Stored data entries:
- - - -

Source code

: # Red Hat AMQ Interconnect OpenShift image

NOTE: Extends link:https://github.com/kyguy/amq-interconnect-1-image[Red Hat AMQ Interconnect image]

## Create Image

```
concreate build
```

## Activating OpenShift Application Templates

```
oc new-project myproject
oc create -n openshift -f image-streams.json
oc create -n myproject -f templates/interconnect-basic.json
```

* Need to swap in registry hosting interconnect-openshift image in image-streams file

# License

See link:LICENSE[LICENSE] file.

- - - -

Task directions -> Generate a verbatim printout of all the entries.

Result of this task ->
Source code

: # Red Hat AMQ Interconnect OpenShift image

NOTE: Extends link:https://github.com/kyguy/amq-interconnect-1-image[Red Hat AMQ Interconnect image]

## Create Image

```
concreate build
```

## Activating OpenShift Application Templates

```
oc new-project myproject
oc create -n openshift -f image-streams.json
oc create -n myproject -f templates/interconnect-basic.json
```

* Need to swap in registry hosting interconnect-openshift image in image-streams file

# License

See link:LICENSE[LICENSE] file.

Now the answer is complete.